Ausgelesene Dateneinträge

#####

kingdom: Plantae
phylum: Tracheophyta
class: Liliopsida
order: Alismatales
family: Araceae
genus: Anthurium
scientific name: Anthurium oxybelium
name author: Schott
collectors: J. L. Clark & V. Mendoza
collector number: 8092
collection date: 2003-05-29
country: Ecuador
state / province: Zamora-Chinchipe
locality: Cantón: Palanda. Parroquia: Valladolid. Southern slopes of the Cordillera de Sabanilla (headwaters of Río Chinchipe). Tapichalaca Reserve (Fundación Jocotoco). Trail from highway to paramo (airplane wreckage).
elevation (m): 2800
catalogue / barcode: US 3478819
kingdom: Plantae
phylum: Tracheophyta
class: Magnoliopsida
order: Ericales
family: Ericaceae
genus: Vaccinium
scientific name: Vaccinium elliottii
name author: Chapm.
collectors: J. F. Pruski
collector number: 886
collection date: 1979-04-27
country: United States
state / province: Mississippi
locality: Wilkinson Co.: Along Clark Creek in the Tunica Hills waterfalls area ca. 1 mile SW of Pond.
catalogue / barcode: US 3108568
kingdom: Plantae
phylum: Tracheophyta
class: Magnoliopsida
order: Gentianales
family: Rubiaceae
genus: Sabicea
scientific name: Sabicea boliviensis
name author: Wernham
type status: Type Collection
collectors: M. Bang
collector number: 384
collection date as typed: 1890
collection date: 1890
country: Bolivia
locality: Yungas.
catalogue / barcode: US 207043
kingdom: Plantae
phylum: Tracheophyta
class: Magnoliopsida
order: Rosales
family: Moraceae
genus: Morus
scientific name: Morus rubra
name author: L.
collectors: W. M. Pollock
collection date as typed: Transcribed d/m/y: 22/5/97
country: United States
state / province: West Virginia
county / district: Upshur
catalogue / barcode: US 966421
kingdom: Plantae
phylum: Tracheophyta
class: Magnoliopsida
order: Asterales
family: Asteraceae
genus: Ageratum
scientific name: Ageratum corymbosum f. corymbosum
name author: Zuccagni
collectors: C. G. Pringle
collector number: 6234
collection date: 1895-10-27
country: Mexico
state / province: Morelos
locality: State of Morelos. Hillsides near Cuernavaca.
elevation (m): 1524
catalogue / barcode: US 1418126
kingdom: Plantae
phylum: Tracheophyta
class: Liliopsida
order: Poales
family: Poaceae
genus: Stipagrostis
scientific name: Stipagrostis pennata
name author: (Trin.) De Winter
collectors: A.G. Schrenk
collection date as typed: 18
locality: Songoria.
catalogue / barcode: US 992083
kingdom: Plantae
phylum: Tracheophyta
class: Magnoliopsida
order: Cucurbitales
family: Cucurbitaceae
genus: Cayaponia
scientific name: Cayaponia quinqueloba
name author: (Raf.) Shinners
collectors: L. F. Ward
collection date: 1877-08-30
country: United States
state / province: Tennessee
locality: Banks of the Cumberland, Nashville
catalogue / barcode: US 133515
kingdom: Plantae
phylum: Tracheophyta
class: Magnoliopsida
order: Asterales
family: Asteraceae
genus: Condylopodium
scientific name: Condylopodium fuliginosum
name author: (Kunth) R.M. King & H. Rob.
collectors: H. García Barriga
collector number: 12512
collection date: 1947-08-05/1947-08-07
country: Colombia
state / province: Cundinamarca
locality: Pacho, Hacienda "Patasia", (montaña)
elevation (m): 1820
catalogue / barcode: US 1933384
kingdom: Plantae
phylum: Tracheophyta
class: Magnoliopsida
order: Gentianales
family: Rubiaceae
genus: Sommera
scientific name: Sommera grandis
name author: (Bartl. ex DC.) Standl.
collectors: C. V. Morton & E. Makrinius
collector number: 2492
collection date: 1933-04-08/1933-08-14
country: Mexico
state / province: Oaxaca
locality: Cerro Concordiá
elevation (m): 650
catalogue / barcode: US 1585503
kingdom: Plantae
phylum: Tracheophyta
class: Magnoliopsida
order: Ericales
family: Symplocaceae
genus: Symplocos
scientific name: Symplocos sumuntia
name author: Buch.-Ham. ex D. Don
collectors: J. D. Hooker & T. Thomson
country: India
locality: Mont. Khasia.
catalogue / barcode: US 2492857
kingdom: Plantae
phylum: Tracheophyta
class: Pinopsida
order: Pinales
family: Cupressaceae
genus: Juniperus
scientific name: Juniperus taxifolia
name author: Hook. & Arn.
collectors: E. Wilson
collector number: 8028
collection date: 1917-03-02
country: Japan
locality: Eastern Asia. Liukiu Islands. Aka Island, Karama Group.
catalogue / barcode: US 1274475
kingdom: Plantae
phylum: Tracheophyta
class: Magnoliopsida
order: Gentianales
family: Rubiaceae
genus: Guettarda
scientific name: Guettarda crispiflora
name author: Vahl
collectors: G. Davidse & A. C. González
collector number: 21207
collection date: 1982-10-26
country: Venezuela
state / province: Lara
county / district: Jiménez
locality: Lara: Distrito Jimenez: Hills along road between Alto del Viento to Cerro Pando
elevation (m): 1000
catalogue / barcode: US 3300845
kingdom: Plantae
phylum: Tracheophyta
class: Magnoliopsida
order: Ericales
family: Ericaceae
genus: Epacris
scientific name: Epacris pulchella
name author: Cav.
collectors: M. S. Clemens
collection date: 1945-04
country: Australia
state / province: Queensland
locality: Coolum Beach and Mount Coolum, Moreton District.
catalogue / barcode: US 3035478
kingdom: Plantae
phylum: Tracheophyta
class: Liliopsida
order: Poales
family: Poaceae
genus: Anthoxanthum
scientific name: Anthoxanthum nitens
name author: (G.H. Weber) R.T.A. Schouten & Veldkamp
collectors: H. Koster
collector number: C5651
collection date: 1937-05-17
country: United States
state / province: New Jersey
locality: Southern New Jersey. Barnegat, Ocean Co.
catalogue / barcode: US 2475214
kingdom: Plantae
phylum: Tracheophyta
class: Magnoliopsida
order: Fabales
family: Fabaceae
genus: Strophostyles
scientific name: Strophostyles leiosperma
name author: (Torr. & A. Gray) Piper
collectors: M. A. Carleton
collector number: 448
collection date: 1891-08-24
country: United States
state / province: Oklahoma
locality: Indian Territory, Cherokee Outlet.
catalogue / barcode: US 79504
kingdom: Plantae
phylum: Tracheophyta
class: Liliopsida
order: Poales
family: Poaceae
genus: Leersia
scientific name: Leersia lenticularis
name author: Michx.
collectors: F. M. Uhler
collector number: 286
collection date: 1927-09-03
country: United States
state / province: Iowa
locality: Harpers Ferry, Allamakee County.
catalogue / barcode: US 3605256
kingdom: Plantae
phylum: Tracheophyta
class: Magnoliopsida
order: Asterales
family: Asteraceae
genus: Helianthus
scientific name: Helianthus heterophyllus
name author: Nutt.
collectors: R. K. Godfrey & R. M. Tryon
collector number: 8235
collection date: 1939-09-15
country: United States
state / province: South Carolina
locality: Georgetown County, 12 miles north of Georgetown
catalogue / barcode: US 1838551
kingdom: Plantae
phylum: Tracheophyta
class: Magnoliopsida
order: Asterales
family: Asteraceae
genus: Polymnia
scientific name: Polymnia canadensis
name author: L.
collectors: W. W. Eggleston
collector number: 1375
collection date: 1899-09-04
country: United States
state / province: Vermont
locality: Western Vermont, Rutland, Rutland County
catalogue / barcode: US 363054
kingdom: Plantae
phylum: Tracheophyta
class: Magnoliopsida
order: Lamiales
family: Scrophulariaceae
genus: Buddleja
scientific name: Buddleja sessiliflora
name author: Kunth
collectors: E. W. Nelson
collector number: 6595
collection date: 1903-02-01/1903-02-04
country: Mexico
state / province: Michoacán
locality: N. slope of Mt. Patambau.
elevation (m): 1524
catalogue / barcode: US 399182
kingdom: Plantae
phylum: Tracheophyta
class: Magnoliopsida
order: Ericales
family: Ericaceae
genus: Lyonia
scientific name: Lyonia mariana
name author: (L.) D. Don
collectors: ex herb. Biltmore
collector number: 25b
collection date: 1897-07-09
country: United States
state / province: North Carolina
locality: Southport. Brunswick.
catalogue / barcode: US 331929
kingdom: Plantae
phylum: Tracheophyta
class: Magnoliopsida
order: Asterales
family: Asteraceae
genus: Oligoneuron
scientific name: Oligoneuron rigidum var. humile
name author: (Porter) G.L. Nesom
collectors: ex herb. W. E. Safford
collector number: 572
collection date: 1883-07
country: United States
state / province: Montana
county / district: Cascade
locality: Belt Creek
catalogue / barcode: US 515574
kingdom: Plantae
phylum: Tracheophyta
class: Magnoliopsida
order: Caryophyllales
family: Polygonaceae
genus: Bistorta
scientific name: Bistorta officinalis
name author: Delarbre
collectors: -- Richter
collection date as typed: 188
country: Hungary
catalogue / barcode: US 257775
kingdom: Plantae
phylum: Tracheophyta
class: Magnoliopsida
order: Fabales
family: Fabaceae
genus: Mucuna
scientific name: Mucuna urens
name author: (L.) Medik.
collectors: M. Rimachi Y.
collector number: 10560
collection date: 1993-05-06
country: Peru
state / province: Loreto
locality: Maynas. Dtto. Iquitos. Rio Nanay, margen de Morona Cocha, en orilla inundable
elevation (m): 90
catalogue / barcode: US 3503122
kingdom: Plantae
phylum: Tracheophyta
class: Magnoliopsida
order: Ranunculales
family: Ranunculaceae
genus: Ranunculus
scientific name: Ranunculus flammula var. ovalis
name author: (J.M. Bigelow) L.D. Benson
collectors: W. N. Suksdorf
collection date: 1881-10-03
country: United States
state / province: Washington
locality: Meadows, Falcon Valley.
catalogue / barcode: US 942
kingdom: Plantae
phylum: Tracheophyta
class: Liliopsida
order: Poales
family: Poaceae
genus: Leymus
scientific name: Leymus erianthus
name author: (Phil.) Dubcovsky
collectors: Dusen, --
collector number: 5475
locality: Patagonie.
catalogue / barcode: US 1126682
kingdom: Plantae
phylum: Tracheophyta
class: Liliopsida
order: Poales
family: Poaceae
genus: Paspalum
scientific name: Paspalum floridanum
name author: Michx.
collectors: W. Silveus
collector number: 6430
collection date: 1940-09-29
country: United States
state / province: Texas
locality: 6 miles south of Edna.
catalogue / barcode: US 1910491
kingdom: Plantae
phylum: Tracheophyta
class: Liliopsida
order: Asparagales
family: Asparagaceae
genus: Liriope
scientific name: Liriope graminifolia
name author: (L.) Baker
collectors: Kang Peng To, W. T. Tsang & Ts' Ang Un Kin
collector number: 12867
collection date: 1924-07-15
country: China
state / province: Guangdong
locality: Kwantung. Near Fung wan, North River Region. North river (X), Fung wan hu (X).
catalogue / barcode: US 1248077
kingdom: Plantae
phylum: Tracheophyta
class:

#####

» ZU BEARBEITENDE AUFGABE
Wandle die Auflistung oben vom Anfang bis einschließlich der Zeile mit "state / province: Zamora-Chinchipe" in eine CSV mit den Spalten "feld" und "wert" um. Jeder Eintrag kommt in eine eigene Zeile, Bezeichnung und Angabe stehen jeweils in Anführungszeichen, und Zeilenumbrüche werden durch Leerzeichen ersetzt.

» ENDERGEBNIS
feld,wert
"kingdom:","Plantae"
"phylum:","Tracheophyta"
"class:","Liliopsida"
"order:","Alismatales"
"family:","Araceae"
"genus:","Anthurium"
"scientific name:","Anthurium oxybelium"
"name author:","Schott"
"collectors:","J. L. Clark & V. Mendoza"
"collector number:","8092"
"collection date:","2003-05-29"
"country:","Ecuador"
"state / province:","Zamora-Chinchipe"